To do:
In the entries below, find the lines with the word "Featured" and copy them.
*** The records
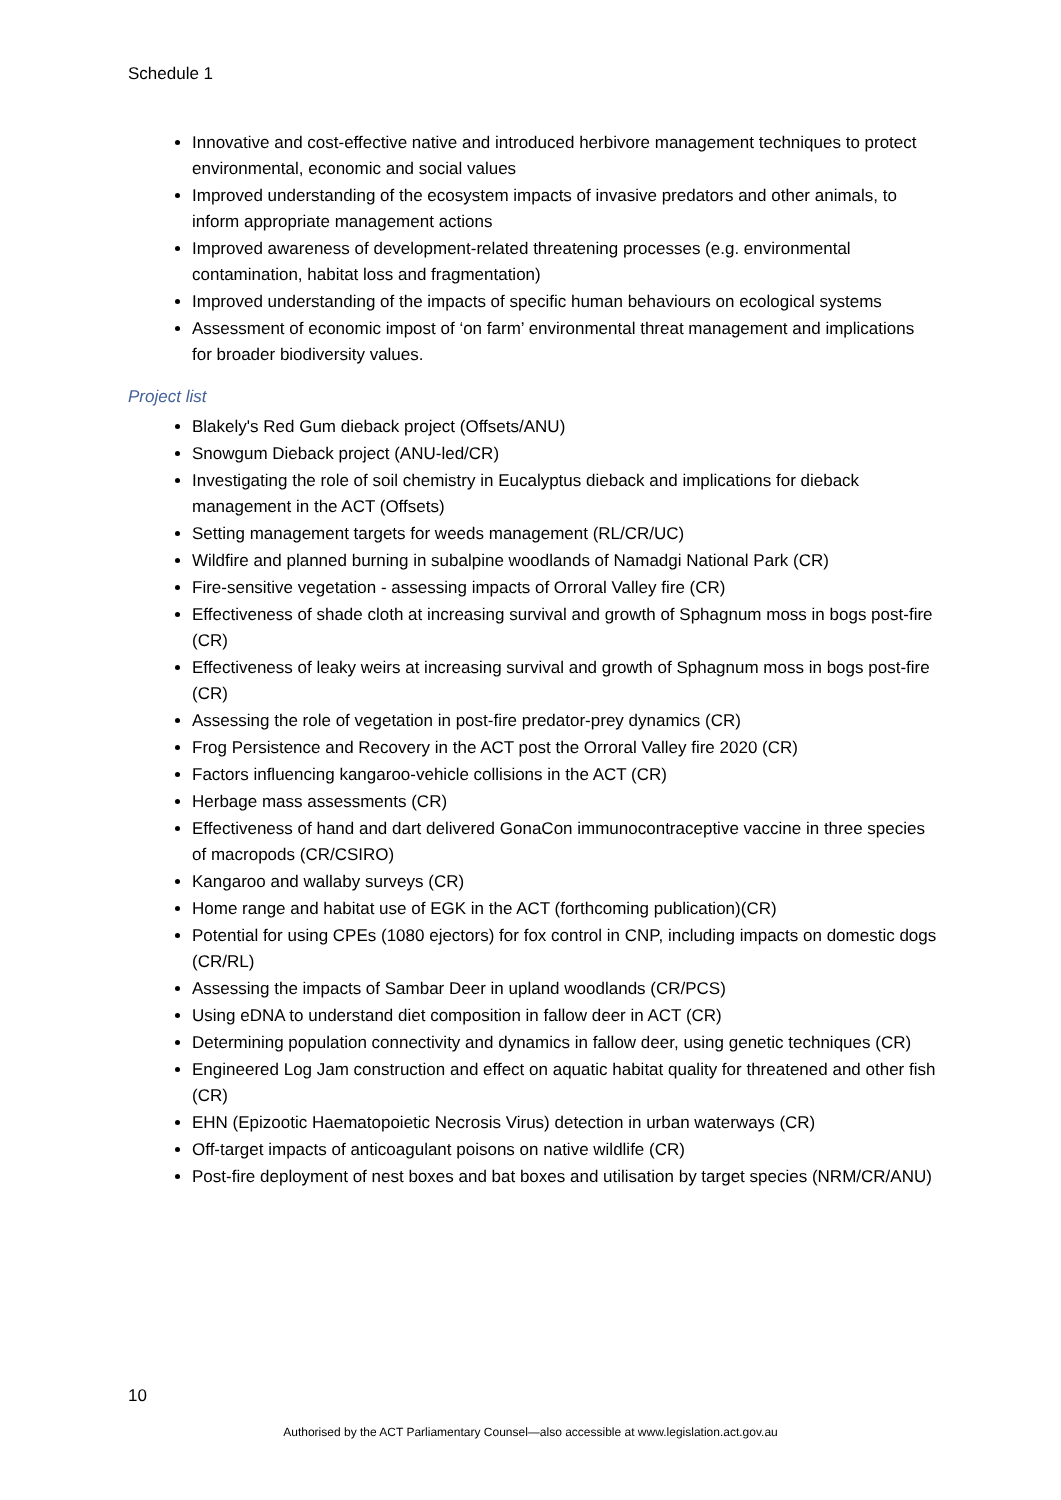Schedule 1
Innovative and cost-effective native and introduced herbivore management techniques to protect environmental, economic and social values
Improved understanding of the ecosystem impacts of invasive predators and other animals, to inform appropriate management actions
Improved awareness of development-related threatening processes (e.g. environmental contamination, habitat loss and fragmentation)
Improved understanding of the impacts of specific human behaviours on ecological systems
Assessment of economic impost of ‘on farm’ environmental threat management and implications for broader biodiversity values.
Project list
Blakely's Red Gum dieback project (Offsets/ANU)
Snowgum Dieback project (ANU-led/CR)
Investigating the role of soil chemistry in Eucalyptus dieback and implications for dieback management in the ACT (Offsets)
Setting management targets for weeds management (RL/CR/UC)
Wildfire and planned burning in subalpine woodlands of Namadgi National Park (CR)
Fire-sensitive vegetation - assessing impacts of Orroral Valley fire (CR)
Effectiveness of shade cloth at increasing survival and growth of Sphagnum moss in bogs post-fire (CR)
Effectiveness of leaky weirs at increasing survival and growth of Sphagnum moss in bogs post-fire (CR)
Assessing the role of vegetation in post-fire predator-prey dynamics (CR)
Frog Persistence and Recovery in the ACT post the Orroral Valley fire 2020 (CR)
Factors influencing kangaroo-vehicle collisions in the ACT (CR)
Herbage mass assessments (CR)
Effectiveness of hand and dart delivered GonaCon immunocontraceptive vaccine in three species of macropods (CR/CSIRO)
Kangaroo and wallaby surveys (CR)
Home range and habitat use of EGK in the ACT (forthcoming publication)(CR)
Potential for using CPEs (1080 ejectors) for fox control in CNP, including impacts on domestic dogs (CR/RL)
Assessing the impacts of Sambar Deer in upland woodlands (CR/PCS)
Using eDNA to understand diet composition in fallow deer in ACT (CR)
Determining population connectivity and dynamics in fallow deer, using genetic techniques (CR)
Engineered Log Jam construction and effect on aquatic habitat quality for threatened and other fish (CR)
EHN (Epizootic Haematopoietic Necrosis Virus) detection in urban waterways (CR)
Off-target impacts of anticoagulant poisons on native wildlife (CR)
Post-fire deployment of nest boxes and bat boxes and utilisation by target species (NRM/CR/ANU)
10
Authorised by the ACT Parliamentary Counsel—also accessible at www.legislation.act.gov.au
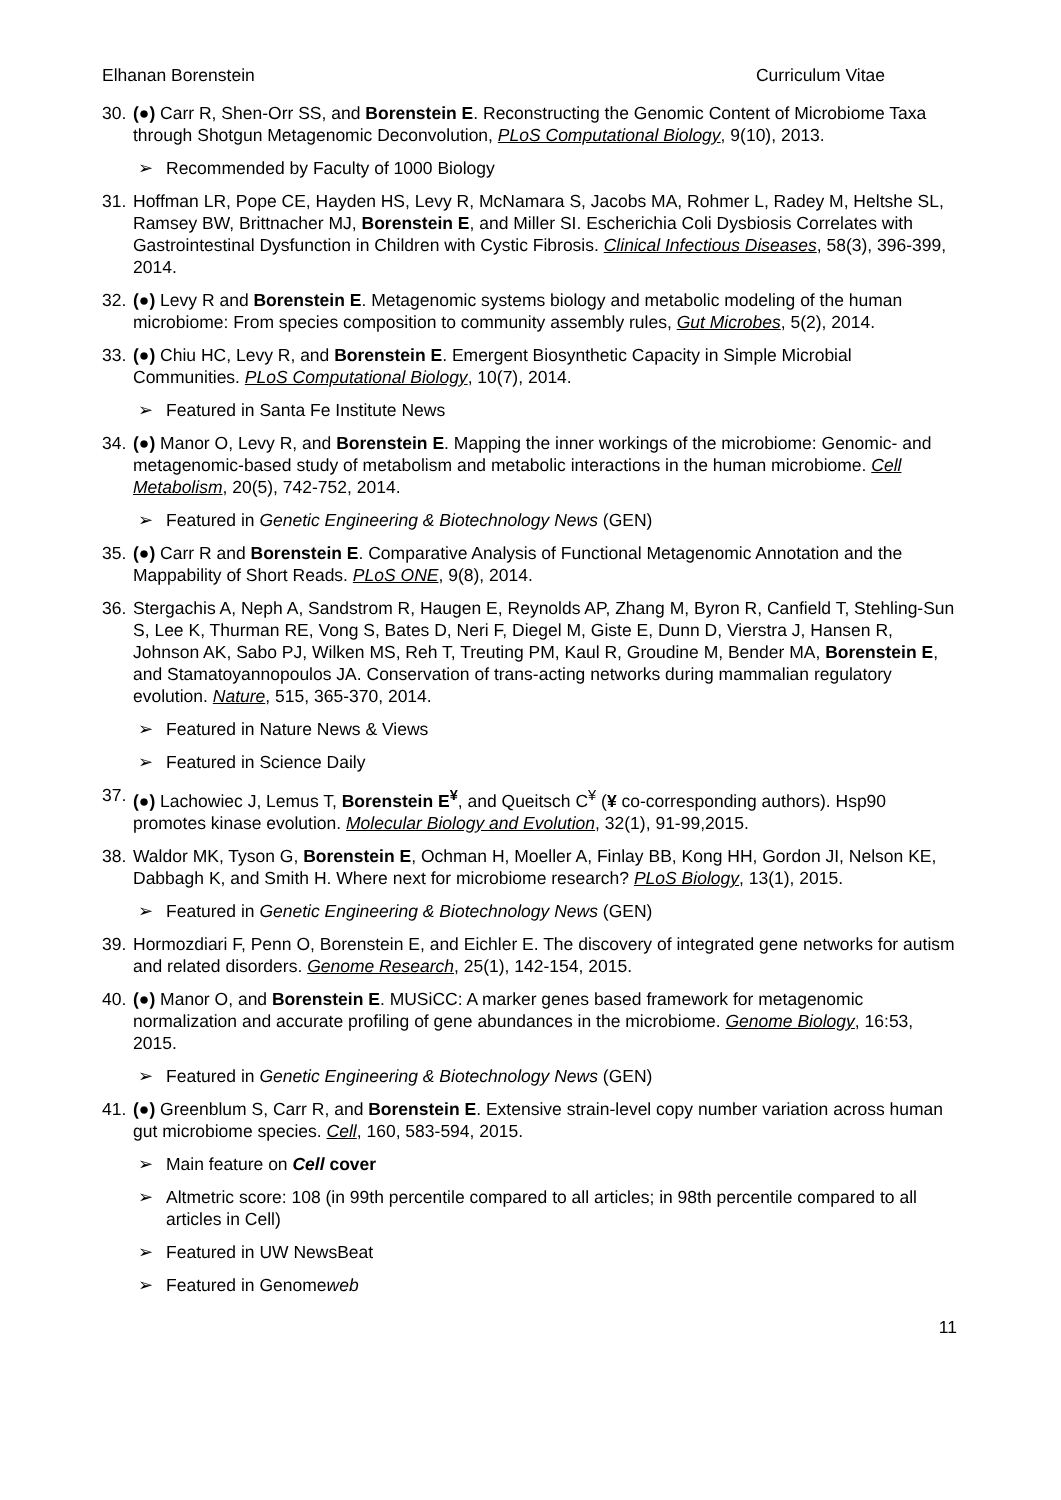Elhanan Borenstein Curriculum Vitae
30.
(●) Carr R, Shen-Orr SS, and Borenstein E. Reconstructing the Genomic Content of Microbiome Taxa through Shotgun Metagenomic Deconvolution, PLoS Computational Biology, 9(10), 2013.
➢ Recommended by Faculty of 1000 Biology
31.
Hoffman LR, Pope CE, Hayden HS, Levy R, McNamara S, Jacobs MA, Rohmer L, Radey M, Heltshe SL, Ramsey BW, Brittnacher MJ, Borenstein E, and Miller SI. Escherichia Coli Dysbiosis Correlates with Gastrointestinal Dysfunction in Children with Cystic Fibrosis. Clinical Infectious Diseases, 58(3), 396-399, 2014.
32.
(●) Levy R and Borenstein E. Metagenomic systems biology and metabolic modeling of the human microbiome: From species composition to community assembly rules, Gut Microbes, 5(2), 2014.
33.
(●) Chiu HC, Levy R, and Borenstein E. Emergent Biosynthetic Capacity in Simple Microbial Communities. PLoS Computational Biology, 10(7), 2014.
➢ Featured in Santa Fe Institute News
34.
(●) Manor O, Levy R, and Borenstein E. Mapping the inner workings of the microbiome: Genomic- and metagenomic-based study of metabolism and metabolic interactions in the human microbiome. Cell Metabolism, 20(5), 742-752, 2014.
➢ Featured in Genetic Engineering & Biotechnology News (GEN)
35.
(●) Carr R and Borenstein E. Comparative Analysis of Functional Metagenomic Annotation and the Mappability of Short Reads. PLoS ONE, 9(8), 2014.
36.
Stergachis A, Neph A, Sandstrom R, Haugen E, Reynolds AP, Zhang M, Byron R, Canfield T, Stehling-Sun S, Lee K, Thurman RE, Vong S, Bates D, Neri F, Diegel M, Giste E, Dunn D, Vierstra J, Hansen R, Johnson AK, Sabo PJ, Wilken MS, Reh T, Treuting PM, Kaul R, Groudine M, Bender MA, Borenstein E, and Stamatoyannopoulos JA. Conservation of trans-acting networks during mammalian regulatory evolution. Nature, 515, 365-370, 2014.
➢ Featured in Nature News & Views
➢ Featured in Science Daily
37.
(●) Lachowiec J, Lemus T, Borenstein E<sup>¥</sup>, and Queitsch C<sup>¥</sup> (¥ co-corresponding authors). Hsp90 promotes kinase evolution. Molecular Biology and Evolution, 32(1), 91-99,2015.
38.
Waldor MK, Tyson G, Borenstein E, Ochman H, Moeller A, Finlay BB, Kong HH, Gordon JI, Nelson KE, Dabbagh K, and Smith H. Where next for microbiome research? PLoS Biology, 13(1), 2015.
➢ Featured in Genetic Engineering & Biotechnology News (GEN)
39.
Hormozdiari F, Penn O, Borenstein E, and Eichler E. The discovery of integrated gene networks for autism and related disorders. Genome Research, 25(1), 142-154, 2015.
40.
(●) Manor O, and Borenstein E. MUSiCC: A marker genes based framework for metagenomic normalization and accurate profiling of gene abundances in the microbiome. Genome Biology, 16:53, 2015.
➢ Featured in Genetic Engineering & Biotechnology News (GEN)
41.
(●) Greenblum S, Carr R, and Borenstein E. Extensive strain-level copy number variation across human gut microbiome species. Cell, 160, 583-594, 2015.
➢ Main feature on Cell cover
➢ Altmetric score: 108 (in 99th percentile compared to all articles; in 98th percentile compared to all articles in Cell)
➢ Featured in UW NewsBeat
➢ Featured in Genomeweb
11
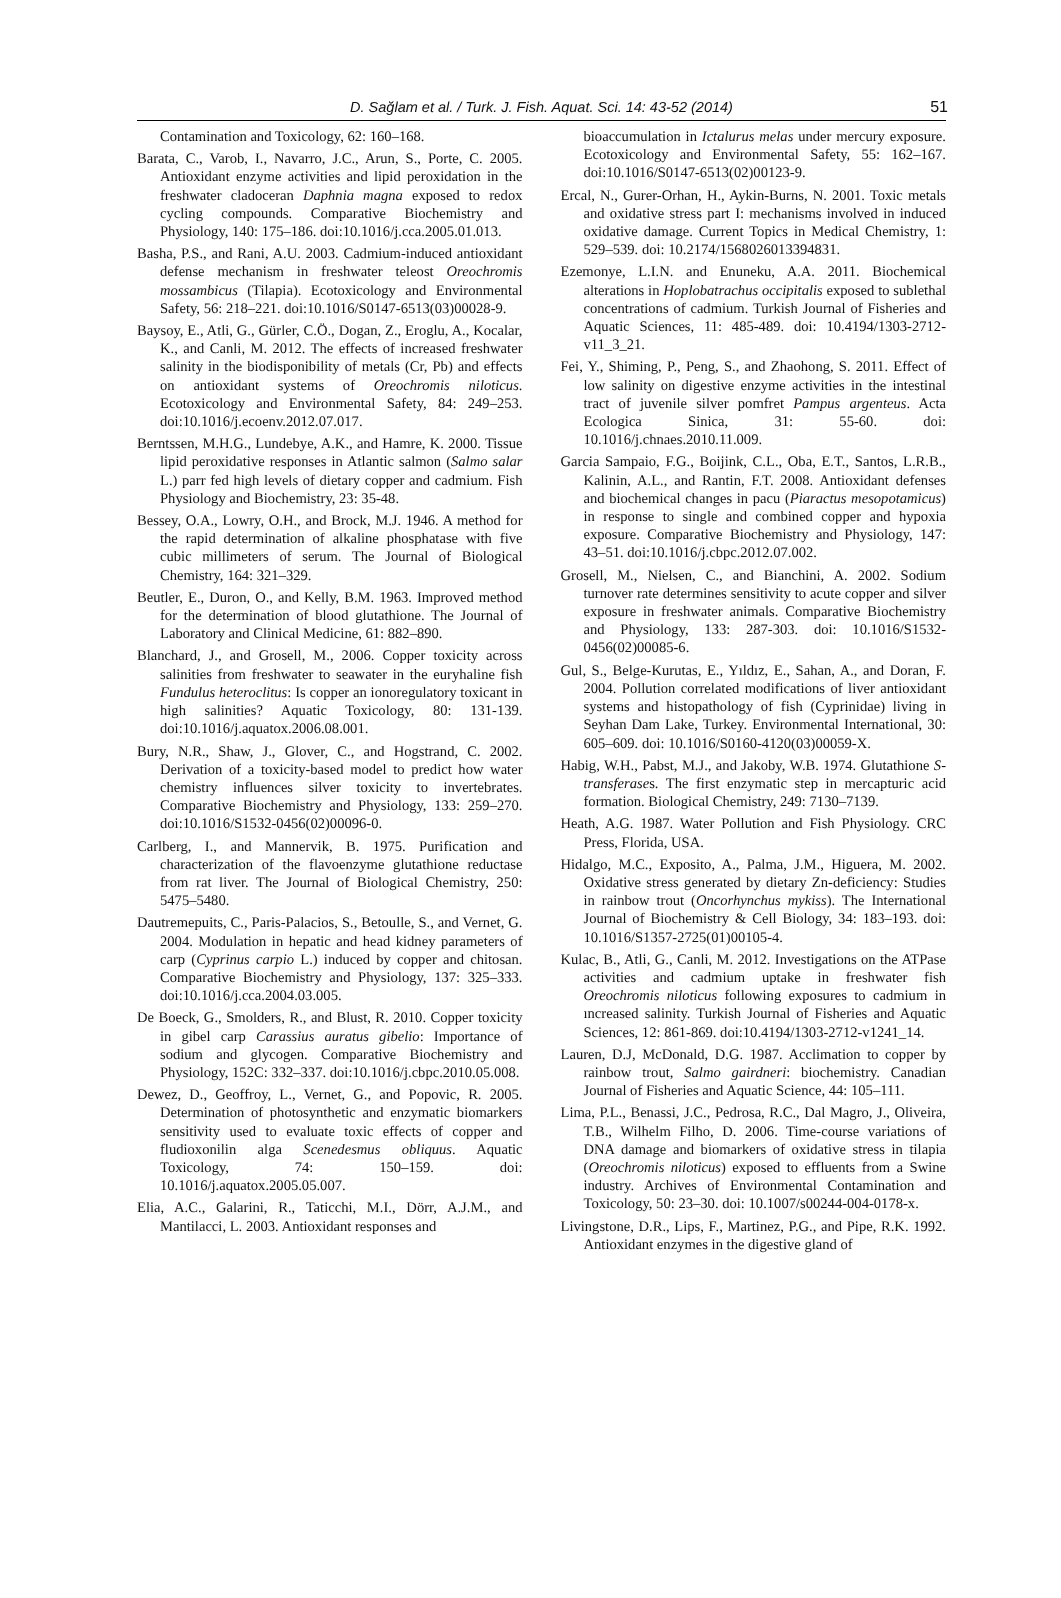D. Sağlam et al. / Turk. J. Fish. Aquat. Sci. 14: 43-52 (2014) 51
Contamination and Toxicology, 62: 160–168.
Barata, C., Varob, I., Navarro, J.C., Arun, S., Porte, C. 2005. Antioxidant enzyme activities and lipid peroxidation in the freshwater cladoceran Daphnia magna exposed to redox cycling compounds. Comparative Biochemistry and Physiology, 140: 175–186. doi:10.1016/j.cca.2005.01.013.
Basha, P.S., and Rani, A.U. 2003. Cadmium-induced antioxidant defense mechanism in freshwater teleost Oreochromis mossambicus (Tilapia). Ecotoxicology and Environmental Safety, 56: 218–221. doi:10.1016/S0147-6513(03)00028-9.
Baysoy, E., Atli, G., Gürler, C.Ö., Dogan, Z., Eroglu, A., Kocalar, K., and Canli, M. 2012. The effects of increased freshwater salinity in the biodisponibility of metals (Cr, Pb) and effects on antioxidant systems of Oreochromis niloticus. Ecotoxicology and Environmental Safety, 84: 249–253. doi:10.1016/j.ecoenv.2012.07.017.
Berntssen, M.H.G., Lundebye, A.K., and Hamre, K. 2000. Tissue lipid peroxidative responses in Atlantic salmon (Salmo salar L.) parr fed high levels of dietary copper and cadmium. Fish Physiology and Biochemistry, 23: 35-48.
Bessey, O.A., Lowry, O.H., and Brock, M.J. 1946. A method for the rapid determination of alkaline phosphatase with five cubic millimeters of serum. The Journal of Biological Chemistry, 164: 321–329.
Beutler, E., Duron, O., and Kelly, B.M. 1963. Improved method for the determination of blood glutathione. The Journal of Laboratory and Clinical Medicine, 61: 882–890.
Blanchard, J., and Grosell, M., 2006. Copper toxicity across salinities from freshwater to seawater in the euryhaline fish Fundulus heteroclitus: Is copper an ionoregulatory toxicant in high salinities? Aquatic Toxicology, 80: 131-139. doi:10.1016/j.aquatox.2006.08.001.
Bury, N.R., Shaw, J., Glover, C., and Hogstrand, C. 2002. Derivation of a toxicity-based model to predict how water chemistry influences silver toxicity to invertebrates. Comparative Biochemistry and Physiology, 133: 259–270. doi:10.1016/S1532-0456(02)00096-0.
Carlberg, I., and Mannervik, B. 1975. Purification and characterization of the flavoenzyme glutathione reductase from rat liver. The Journal of Biological Chemistry, 250: 5475–5480.
Dautremepuits, C., Paris-Palacios, S., Betoulle, S., and Vernet, G. 2004. Modulation in hepatic and head kidney parameters of carp (Cyprinus carpio L.) induced by copper and chitosan. Comparative Biochemistry and Physiology, 137: 325–333. doi:10.1016/j.cca.2004.03.005.
De Boeck, G., Smolders, R., and Blust, R. 2010. Copper toxicity in gibel carp Carassius auratus gibelio: Importance of sodium and glycogen. Comparative Biochemistry and Physiology, 152C: 332–337. doi:10.1016/j.cbpc.2010.05.008.
Dewez, D., Geoffroy, L., Vernet, G., and Popovic, R. 2005. Determination of photosynthetic and enzymatic biomarkers sensitivity used to evaluate toxic effects of copper and fludioxonilin alga Scenedesmus obliquus. Aquatic Toxicology, 74: 150–159. doi: 10.1016/j.aquatox.2005.05.007.
Elia, A.C., Galarini, R., Taticchi, M.I., Dörr, A.J.M., and Mantilacci, L. 2003. Antioxidant responses and
bioaccumulation in Ictalurus melas under mercury exposure. Ecotoxicology and Environmental Safety, 55: 162–167. doi:10.1016/S0147-6513(02)00123-9.
Ercal, N., Gurer-Orhan, H., Aykin-Burns, N. 2001. Toxic metals and oxidative stress part I: mechanisms involved in induced oxidative damage. Current Topics in Medical Chemistry, 1: 529–539. doi: 10.2174/1568026013394831.
Ezemonye, L.I.N. and Enuneku, A.A. 2011. Biochemical alterations in Hoplobatrachus occipitalis exposed to sublethal concentrations of cadmium. Turkish Journal of Fisheries and Aquatic Sciences, 11: 485-489. doi: 10.4194/1303-2712-v11_3_21.
Fei, Y., Shiming, P., Peng, S., and Zhaohong, S. 2011. Effect of low salinity on digestive enzyme activities in the intestinal tract of juvenile silver pomfret Pampus argenteus. Acta Ecologica Sinica, 31: 55-60. doi: 10.1016/j.chnaes.2010.11.009.
Garcia Sampaio, F.G., Boijink, C.L., Oba, E.T., Santos, L.R.B., Kalinin, A.L., and Rantin, F.T. 2008. Antioxidant defenses and biochemical changes in pacu (Piaractus mesopotamicus) in response to single and combined copper and hypoxia exposure. Comparative Biochemistry and Physiology, 147: 43–51. doi:10.1016/j.cbpc.2012.07.002.
Grosell, M., Nielsen, C., and Bianchini, A. 2002. Sodium turnover rate determines sensitivity to acute copper and silver exposure in freshwater animals. Comparative Biochemistry and Physiology, 133: 287-303. doi: 10.1016/S1532-0456(02)00085-6.
Gul, S., Belge-Kurutas, E., Yıldız, E., Sahan, A., and Doran, F. 2004. Pollution correlated modifications of liver antioxidant systems and histopathology of fish (Cyprinidae) living in Seyhan Dam Lake, Turkey. Environmental International, 30: 605–609. doi: 10.1016/S0160-4120(03)00059-X.
Habig, W.H., Pabst, M.J., and Jakoby, W.B. 1974. Glutathione S-transferases. The first enzymatic step in mercapturic acid formation. Biological Chemistry, 249: 7130–7139.
Heath, A.G. 1987. Water Pollution and Fish Physiology. CRC Press, Florida, USA.
Hidalgo, M.C., Exposito, A., Palma, J.M., Higuera, M. 2002. Oxidative stress generated by dietary Zn-deficiency: Studies in rainbow trout (Oncorhynchus mykiss). The International Journal of Biochemistry & Cell Biology, 34: 183–193. doi: 10.1016/S1357-2725(01)00105-4.
Kulac, B., Atli, G., Canli, M. 2012. Investigations on the ATPase activities and cadmium uptake in freshwater fish Oreochromis niloticus following exposures to cadmium in ıncreased salinity. Turkish Journal of Fisheries and Aquatic Sciences, 12: 861-869. doi:10.4194/1303-2712-v1241_14.
Lauren, D.J, McDonald, D.G. 1987. Acclimation to copper by rainbow trout, Salmo gairdneri: biochemistry. Canadian Journal of Fisheries and Aquatic Science, 44: 105–111.
Lima, P.L., Benassi, J.C., Pedrosa, R.C., Dal Magro, J., Oliveira, T.B., Wilhelm Filho, D. 2006. Time-course variations of DNA damage and biomarkers of oxidative stress in tilapia (Oreochromis niloticus) exposed to effluents from a Swine industry. Archives of Environmental Contamination and Toxicology, 50: 23–30. doi: 10.1007/s00244-004-0178-x.
Livingstone, D.R., Lips, F., Martinez, P.G., and Pipe, R.K. 1992. Antioxidant enzymes in the digestive gland of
******
Response to the task:
➢ Featured in Santa Fe Institute News
➢ Featured in Genetic Engineering & Biotechnology News (GEN)
➢ Featured in Nature News & Views
➢ Featured in Science Daily
➢ Featured in Genetic Engineering & Biotechnology News (GEN)
➢ Featured in Genetic Engineering & Biotechnology News (GEN)
➢ Featured in UW NewsBeat
➢ Featured in Genomeweb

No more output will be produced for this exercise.